Uma paisagem que remete a cenários de ficção científica começa a atrair a atenção de pesquisadores e visitantes no Nordeste de Goiás. As chamadas chaminés de fada — formações geológicas raras no Brasil — foram identificadas no município de Campos Belos e já impulsionam estudos acadêmicos e debates sobre visitação controlada.

A descoberta ganhou repercussão após reportagens recentes e análises técnicas conduzidas por pesquisadores da Universidade Federal de Goias (UFG), que classificaram o conjunto como um dos primeiros registros desse tipo de formação em maior escala no país.

O que são as chaminés de fada?

As chaminés de fada são torres naturais de rocha formadas por um processo conhecido como erosão diferencial. Nesse fenômeno, uma camada de rocha mais resistente protege materiais mais frágeis situados abaixo. Com o passar dos séculos, a ação contínua da chuva e do vento desgasta a base, preservando a parte superior, que funciona como uma espécie de “chapéu” de pedra.

Esse tipo de estrutura é raro e ocorre em poucos lugares do mundo. O exemplo mais conhecido está na região da Capadocia, na Turquia, além de registros pontuais na Europa e nos Estados Unidos.

Como foram identificadas em Goiás?

Segundo informações divulgadas por pesquisadores da UFG, as formações foram localizadas em uma propriedade rural na região de Campos Belos. O interesse científico surgiu após registros fotográficos da área chamarem a atenção de geólogos.
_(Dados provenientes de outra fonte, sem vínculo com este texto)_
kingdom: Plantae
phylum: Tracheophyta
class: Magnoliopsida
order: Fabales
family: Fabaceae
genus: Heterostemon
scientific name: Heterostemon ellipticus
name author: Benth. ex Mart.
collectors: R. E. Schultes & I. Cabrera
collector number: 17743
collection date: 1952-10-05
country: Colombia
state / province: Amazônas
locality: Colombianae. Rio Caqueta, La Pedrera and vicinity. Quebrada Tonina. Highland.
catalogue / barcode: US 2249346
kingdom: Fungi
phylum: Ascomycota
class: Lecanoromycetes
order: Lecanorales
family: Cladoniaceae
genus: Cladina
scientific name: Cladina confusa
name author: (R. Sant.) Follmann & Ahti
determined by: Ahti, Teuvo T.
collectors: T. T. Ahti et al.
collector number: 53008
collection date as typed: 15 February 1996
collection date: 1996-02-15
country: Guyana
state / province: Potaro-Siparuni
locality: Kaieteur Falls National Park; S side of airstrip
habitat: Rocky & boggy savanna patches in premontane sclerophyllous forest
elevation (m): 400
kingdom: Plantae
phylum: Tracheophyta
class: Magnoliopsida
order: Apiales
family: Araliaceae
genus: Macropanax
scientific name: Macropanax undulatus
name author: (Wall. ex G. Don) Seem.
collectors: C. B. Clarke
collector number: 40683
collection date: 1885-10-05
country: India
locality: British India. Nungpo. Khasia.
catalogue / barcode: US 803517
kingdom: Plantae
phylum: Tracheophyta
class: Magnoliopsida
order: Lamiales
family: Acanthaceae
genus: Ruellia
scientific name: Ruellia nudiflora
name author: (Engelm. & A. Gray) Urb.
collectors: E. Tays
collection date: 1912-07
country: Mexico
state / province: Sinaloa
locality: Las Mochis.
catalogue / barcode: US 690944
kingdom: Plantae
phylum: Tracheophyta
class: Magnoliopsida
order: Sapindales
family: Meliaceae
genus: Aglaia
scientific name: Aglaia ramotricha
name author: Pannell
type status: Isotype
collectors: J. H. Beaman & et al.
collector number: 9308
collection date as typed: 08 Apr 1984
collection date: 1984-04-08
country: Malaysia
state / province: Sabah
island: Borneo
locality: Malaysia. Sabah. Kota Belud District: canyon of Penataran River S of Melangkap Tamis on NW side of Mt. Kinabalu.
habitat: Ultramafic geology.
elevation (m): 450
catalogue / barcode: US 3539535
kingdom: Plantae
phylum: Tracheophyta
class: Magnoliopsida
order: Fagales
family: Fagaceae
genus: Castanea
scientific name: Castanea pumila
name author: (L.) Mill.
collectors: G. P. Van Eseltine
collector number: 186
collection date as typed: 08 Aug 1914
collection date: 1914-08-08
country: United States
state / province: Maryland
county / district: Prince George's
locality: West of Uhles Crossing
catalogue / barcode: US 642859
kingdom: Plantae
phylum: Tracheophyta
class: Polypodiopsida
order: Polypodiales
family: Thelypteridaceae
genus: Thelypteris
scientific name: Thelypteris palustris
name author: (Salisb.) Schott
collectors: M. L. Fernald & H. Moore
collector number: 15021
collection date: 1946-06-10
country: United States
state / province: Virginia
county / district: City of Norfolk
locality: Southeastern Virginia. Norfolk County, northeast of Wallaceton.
Equipes técnicas realizaram visitas ao local e confirmaram tratar-se de um conjunto raro de estruturas geológicas.

Especialistas destacam que a preservação natural da área foi determinante para a integridade das formações, já que o espaço ainda não havia sido submetido à exploração turística intensiva.

Por que o nome “Vale de Marte”?

A paisagem avermelhada das rochas e o aspecto árido do terreno renderam à área o apelido de “Vale de Marte”. A denominação surgiu de forma espontânea, em referência à semelhança visual com imagens do planeta Marte, amplamente divulgadas em registros espaciais.

O nome passou a ser utilizado como referência informal ao possível futuro atrativo turístico, reforçando o caráter singular do cenário no contexto do Cerrado goiano.

Como será a visitação?

A proposta inicial prevê turismo controlado, com trilhas ecológicas, grupos reduzidos e permanência limitada. O objetivo é mitigar impactos ambientais e evitar desgaste das estruturas, que são frágeis e suscetíveis à erosão acelerada com o aumento do fluxo de visitantes.

Por enquanto, não há abertura ampla ao público. O local permanece em fase de estudos e planejamento, com foco na construção de um modelo de turismo sustentável.

Ciência e potencial turístico

Além do apelo visual, as chaminés de fada projetam o Nordeste goiano no cenário da geologia nacional. Para a comunidade científica, as formações contribuem para a compreensão de processos geomorfológicos que se desenvolvem ao longo de milhares de anos. Para visitantes e moradores, representam uma paisagem incomum no Cerrado e um novo vetor potencial de desenvolvimento regional, desde que aliado à preservação ambiental.